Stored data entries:
----
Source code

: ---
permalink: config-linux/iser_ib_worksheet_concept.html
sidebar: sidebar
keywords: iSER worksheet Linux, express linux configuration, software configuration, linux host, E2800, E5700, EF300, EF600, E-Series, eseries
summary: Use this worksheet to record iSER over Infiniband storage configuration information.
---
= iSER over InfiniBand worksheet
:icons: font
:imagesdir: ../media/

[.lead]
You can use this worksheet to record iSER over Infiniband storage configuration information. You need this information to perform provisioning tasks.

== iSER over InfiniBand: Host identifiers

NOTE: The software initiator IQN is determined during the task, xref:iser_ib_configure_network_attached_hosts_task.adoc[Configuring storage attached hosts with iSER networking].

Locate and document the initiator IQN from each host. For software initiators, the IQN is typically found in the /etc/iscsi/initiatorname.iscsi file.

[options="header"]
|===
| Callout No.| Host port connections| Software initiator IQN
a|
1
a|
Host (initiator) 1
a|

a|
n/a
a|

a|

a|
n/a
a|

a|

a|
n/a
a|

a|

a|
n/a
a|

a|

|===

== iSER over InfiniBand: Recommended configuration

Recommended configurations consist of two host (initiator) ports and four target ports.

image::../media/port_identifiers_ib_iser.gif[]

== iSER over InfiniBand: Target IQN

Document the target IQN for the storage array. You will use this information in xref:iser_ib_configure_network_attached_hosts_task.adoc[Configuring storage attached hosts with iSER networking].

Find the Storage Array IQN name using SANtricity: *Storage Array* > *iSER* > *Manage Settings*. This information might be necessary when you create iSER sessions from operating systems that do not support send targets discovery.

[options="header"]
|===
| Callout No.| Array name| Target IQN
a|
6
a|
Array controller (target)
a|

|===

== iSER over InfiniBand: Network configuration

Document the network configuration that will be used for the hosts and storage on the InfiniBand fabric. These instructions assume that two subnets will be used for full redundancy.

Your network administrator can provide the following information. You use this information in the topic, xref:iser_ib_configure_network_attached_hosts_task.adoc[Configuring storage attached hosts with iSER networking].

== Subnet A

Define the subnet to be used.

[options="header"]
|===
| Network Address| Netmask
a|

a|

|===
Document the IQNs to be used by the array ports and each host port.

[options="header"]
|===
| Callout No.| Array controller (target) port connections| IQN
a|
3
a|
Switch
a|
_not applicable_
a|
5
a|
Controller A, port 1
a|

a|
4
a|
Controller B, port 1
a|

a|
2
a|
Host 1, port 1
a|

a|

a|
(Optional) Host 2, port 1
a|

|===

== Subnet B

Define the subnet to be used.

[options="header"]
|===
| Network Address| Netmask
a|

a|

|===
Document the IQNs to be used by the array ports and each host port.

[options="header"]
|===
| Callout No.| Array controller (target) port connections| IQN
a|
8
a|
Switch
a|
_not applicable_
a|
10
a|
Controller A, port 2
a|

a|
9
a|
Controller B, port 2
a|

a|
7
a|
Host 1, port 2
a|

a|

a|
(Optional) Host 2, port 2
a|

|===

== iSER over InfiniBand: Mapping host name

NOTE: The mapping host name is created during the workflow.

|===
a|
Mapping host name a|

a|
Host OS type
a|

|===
----
*YOUR ASSIGNMENT:* After the last line, print all the entries once again, unchanged.

*PROBLEM SOLUTION:*
Source code

: ---
permalink: config-linux/iser_ib_worksheet_concept.html
sidebar: sidebar
keywords: iSER worksheet Linux, express linux configuration, software configuration, linux host, E2800, E5700, EF300, EF600, E-Series, eseries
summary: Use this worksheet to record iSER over Infiniband storage configuration information.
---
= iSER over InfiniBand worksheet
:icons: font
:imagesdir: ../media/

[.lead]
You can use this worksheet to record iSER over Infiniband storage configuration information. You need this information to perform provisioning tasks.

== iSER over InfiniBand: Host identifiers

NOTE: The software initiator IQN is determined during the task, xref:iser_ib_configure_network_attached_hosts_task.adoc[Configuring storage attached hosts with iSER networking].

Locate and document the initiator IQN from each host. For software initiators, the IQN is typically found in the /etc/iscsi/initiatorname.iscsi file.

[options="header"]
|===
| Callout No.| Host port connections| Software initiator IQN
a|
1
a|
Host (initiator) 1
a|

a|
n/a
a|

a|

a|
n/a
a|

a|

a|
n/a
a|

a|

a|
n/a
a|

a|

|===

== iSER over InfiniBand: Recommended configuration

Recommended configurations consist of two host (initiator) ports and four target ports.

image::../media/port_identifiers_ib_iser.gif[]

== iSER over InfiniBand: Target IQN

Document the target IQN for the storage array. You will use this information in xref:iser_ib_configure_network_attached_hosts_task.adoc[Configuring storage attached hosts with iSER networking].

Find the Storage Array IQN name using SANtricity: *Storage Array* > *iSER* > *Manage Settings*. This information might be necessary when you create iSER sessions from operating systems that do not support send targets discovery.

[options="header"]
|===
| Callout No.| Array name| Target IQN
a|
6
a|
Array controller (target)
a|

|===

== iSER over InfiniBand: Network configuration

Document the network configuration that will be used for the hosts and storage on the InfiniBand fabric. These instructions assume that two subnets will be used for full redundancy.

Your network administrator can provide the following information. You use this information in the topic, xref:iser_ib_configure_network_attached_hosts_task.adoc[Configuring storage attached hosts with iSER networking].

== Subnet A

Define the subnet to be used.

[options="header"]
|===
| Network Address| Netmask
a|

a|

|===
Document the IQNs to be used by the array ports and each host port.

[options="header"]
|===
| Callout No.| Array controller (target) port connections| IQN
a|
3
a|
Switch
a|
_not applicable_
a|
5
a|
Controller A, port 1
a|

a|
4
a|
Controller B, port 1
a|

a|
2
a|
Host 1, port 1
a|

a|

a|
(Optional) Host 2, port 1
a|

|===

== Subnet B

Define the subnet to be used.

[options="header"]
|===
| Network Address| Netmask
a|

a|

|===
Document the IQNs to be used by the array ports and each host port.

[options="header"]
|===
| Callout No.| Array controller (target) port connections| IQN
a|
8
a|
Switch
a|
_not applicable_
a|
10
a|
Controller A, port 2
a|

a|
9
a|
Controller B, port 2
a|

a|
7
a|
Host 1, port 2
a|

a|

a|
(Optional) Host 2, port 2
a|

|===

== iSER over InfiniBand: Mapping host name

NOTE: The mapping host name is created during the workflow.

|===
a|
Mapping host name a|

a|
Host OS type
a|

|===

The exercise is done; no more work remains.